Section 4224(c) prohibits, inter alia, insurers from providing, or offering to provide a rebate from the premium or other valuable consideration that is not specified in the annuity contract. The statute also prohibits any insured from knowingly receiving a rebate from the premium, policy fee or valuable consideration that is not specified in the annuity contract. Here, if the insurer paid the inquirer a commission, it would constitute a rebate in violation of Section 4224, since the insurer would, in effect, be returning a portion of the premium to him.

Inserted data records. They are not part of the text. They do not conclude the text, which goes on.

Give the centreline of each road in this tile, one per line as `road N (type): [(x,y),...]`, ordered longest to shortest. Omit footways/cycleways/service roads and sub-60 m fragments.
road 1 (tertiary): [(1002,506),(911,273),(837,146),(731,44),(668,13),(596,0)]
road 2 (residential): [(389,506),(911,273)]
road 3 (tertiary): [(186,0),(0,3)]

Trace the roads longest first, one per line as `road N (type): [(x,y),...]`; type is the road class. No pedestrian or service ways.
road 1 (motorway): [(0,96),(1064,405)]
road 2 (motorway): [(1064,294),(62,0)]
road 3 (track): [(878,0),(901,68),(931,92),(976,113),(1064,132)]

Lastly, the inquirer stated that the fact that he does not have a current license will not deprive the State of any revenue because he is a Pacific Theater combat veteran of World War II and served for three years. Section 2103(j)(11), which applies to insurance agents, provides that "No license fee shall be required of any person who served as a member of the armed forces of the United States at any time, and who shall have been discharged, under conditions other than dishonorable, in a current licensing period, for the duration of such period." Section 2104(f)(2), which applies to insurance brokers, contains an identical provision.

These provisions allow a fee waiver for a person who serves in the armed forces of the United States and is discharged, and then seeks to be licensed for the remainder of an ongoing licensing period that began before such person was discharged. It does not appear from the facts that the inquirer presented that he would qualify for this fee waiver, since he was discharged over sixty years ago. Moreover, no other requirement is waived and he would have to otherwise qualify, including having all education prerequisites.

This opinion is strictly limited to an interpretation of the New York Insurance Law and does not address the tax treatment of exchanges of annuity contracts pursuant to Internal Revenue Code § 1035, as this is outside of the Department's jurisdiction.

For further information you may contact Associate Attorney Pascale Jean-Baptiste at the New York City Office.


1 See N.Y. Comp. Codes R. & Regs. tit. 11, § 51.2 (Regulation 60) (stating, in relevant part, that "the term replacement of a life insurance policy or annuity contract . . . means, except as exempted in section 51.3 of this part, that new life insurance or new annuities are to be purchased and delivered or issued for delivery in New York and it is known to the department licensee that, as part of the transaction, existing life insurance policies or annuity contracts have been or are likely to be: 1) lapsed, surrendered, partially surrendered, forfeited, assigned to the insurer replacing the life insurance policy or annuity contract or otherwise terminated . . .") The Department has previously opined that 1035 exchanges are replacements within the meaning of Regulation 60.